• _CONSEGNA 1_
Presenti in una tabella Markdown, con le colonne «Numero» e «Riga», il tratto delle voci che va dalla riga contenente "phylum: Arthropoda" fino alla fine delle voci, estremi inclusi e righe vuote escluse.

Robert Dugoni ed il suo romanzo Il settimo canone sono l’oggetto della mia recensione di questa settimana.
Eccovi subito una breve sintesi del contenuto.
“Un adolescente che si prostituiva per le strade del Tenderloin, il quartiere malfamato di San Francisco, viene assassinato e trovato in un centro per giovani senza fissa dimora gestito da Padre Thomas Martin. Nonostante le accuse ricadano su di lui e le prove sembrino schiaccianti, il sacerdote si dichiara innocente. E l’avvocato Peter Donley è dalla sua parte.
Donley si è fatto le ossa nello studio di suo zio, Lou Giantelli, e ha un disperato bisogno di guardare in faccia il passato. Per questo accetta il caso, deciso ad andare fino in fondo.
Dall’altro lato, un procuratore distrettuale a caccia di titoli da prima pagina e uno spietato poliziotto sospeso dall’incarico in cerca di vendetta sono intenzionati a intorbidire l’indagine con tutte le loro forze. Eppure Donley è determinato a svelarne i segreti più osceni, anche a costo della vita.”
Edito in Italia da Amazon Crossing il romanzo di R. Dugoni è il mio terzo thriller di questo autore.
Nella versione cartacea pubblicata il 5 febbraio 2019 Il settimo canone (‘The 7th canon’ – 2016)) è un volume di 368 pagine che si avvale della traduzione di Roberta Marasco. Che ha curato anche le traduzioni degli altri romanzi di Dugoni che ho letto.
Robert Dugoni, l’autore
Robert Dugoni nasce nel 1961 negli Stati Uniti ed attualmente vive A Seattle, nello stato di Washington.
Dopo aver frequentato la scuola di Giurisprudenza della UCLA, il 58nne scrittore ha esercitato la professione di Procuratore legale a S. Francisco.
Con l’ambizione a lungo coltivata di dedicarsi alla scrittura, nel 1998 decide finalmente di realizzare romanzi. A questo scopo, nel suo quarto anniversario di matrimonio, a bordo di un caravan attraversa il confine fra gli stati dell’Oregon e di Washington stabilendo a Seattle. Darà così compimento al suo sogno di autore di thriller.
Per i successivi tre anni, ha lavorato in un ufficio di poco più di sei metri quadri senza finestre, per creare i suoi primi romanzi.

• _CONSEGNA 2_
Trascriva il tratto della recensione che va da "Edito in Italia" fino a "stato di Washington.", sostituendo "romanzo" con "libro".

• _DATI FORNITI_
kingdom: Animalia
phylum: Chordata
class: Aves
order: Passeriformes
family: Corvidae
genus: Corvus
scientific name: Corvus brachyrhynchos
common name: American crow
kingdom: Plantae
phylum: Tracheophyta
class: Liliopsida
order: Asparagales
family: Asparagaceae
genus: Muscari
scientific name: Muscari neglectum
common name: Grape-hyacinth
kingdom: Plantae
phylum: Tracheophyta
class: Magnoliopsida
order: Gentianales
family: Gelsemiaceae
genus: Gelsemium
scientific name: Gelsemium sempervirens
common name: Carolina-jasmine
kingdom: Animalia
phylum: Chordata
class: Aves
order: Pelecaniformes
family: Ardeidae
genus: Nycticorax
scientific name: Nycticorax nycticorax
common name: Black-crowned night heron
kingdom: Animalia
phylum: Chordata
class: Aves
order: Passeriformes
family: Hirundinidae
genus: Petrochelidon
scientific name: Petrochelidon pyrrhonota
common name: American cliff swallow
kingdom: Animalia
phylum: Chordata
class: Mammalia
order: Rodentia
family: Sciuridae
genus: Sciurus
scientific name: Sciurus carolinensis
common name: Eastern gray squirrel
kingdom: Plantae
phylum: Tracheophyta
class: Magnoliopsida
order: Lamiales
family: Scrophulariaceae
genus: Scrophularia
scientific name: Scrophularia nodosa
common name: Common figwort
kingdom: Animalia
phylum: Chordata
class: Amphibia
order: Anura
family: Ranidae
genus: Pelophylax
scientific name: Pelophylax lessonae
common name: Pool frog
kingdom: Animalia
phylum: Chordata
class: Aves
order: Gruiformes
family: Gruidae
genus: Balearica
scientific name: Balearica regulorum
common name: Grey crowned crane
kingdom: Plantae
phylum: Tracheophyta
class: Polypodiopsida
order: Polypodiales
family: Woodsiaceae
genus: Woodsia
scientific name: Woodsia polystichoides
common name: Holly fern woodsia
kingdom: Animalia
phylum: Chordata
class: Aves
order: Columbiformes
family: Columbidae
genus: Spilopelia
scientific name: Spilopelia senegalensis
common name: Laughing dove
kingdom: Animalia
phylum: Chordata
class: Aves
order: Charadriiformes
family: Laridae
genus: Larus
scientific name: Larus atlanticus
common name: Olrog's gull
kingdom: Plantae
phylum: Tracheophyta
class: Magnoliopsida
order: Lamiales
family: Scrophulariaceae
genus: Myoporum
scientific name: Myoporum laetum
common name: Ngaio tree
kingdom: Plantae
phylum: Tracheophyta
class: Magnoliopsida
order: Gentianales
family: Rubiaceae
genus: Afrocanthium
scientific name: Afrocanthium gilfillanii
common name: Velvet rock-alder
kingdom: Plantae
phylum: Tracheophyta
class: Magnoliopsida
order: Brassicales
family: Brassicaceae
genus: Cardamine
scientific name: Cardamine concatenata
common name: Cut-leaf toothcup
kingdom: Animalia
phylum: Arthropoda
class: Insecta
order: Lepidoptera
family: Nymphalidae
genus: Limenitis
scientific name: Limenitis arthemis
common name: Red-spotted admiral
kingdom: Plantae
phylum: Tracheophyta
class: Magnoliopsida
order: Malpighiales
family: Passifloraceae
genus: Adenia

• _RISPOSTA 1_
| Numero | Riga |
|---|---|
| 1 | phylum: Arthropoda |
| 2 | class: Insecta |
| 3 | order: Lepidoptera |
| 4 | family: Nymphalidae |
| 5 | genus: Limenitis |
| 6 | scientific name: Limenitis arthemis |
| 7 | common name: Red-spotted admiral |
| 8 | kingdom: Plantae |
| 9 | phylum: Tracheophyta |
| 10 | class: Magnoliopsida |
| 11 | order: Malpighiales |
| 12 | family: Passifloraceae |
| 13 | genus: Adenia |

• _RISPOSTA 2_
Edito in Italia da Amazon Crossing il libro di R. Dugoni è il mio terzo thriller di questo autore.
Nella versione cartacea pubblicata il 5 febbraio 2019 Il settimo canone (‘The 7th canon’ – 2016)) è un volume di 368 pagine che si avvale della traduzione di Roberta Marasco. Che ha curato anche le traduzioni degli altri romanzi di Dugoni che ho letto.
Robert Dugoni, l’autore
Robert Dugoni nasce nel 1961 negli Stati Uniti ed attualmente vive A Seattle, nello stato di Washington.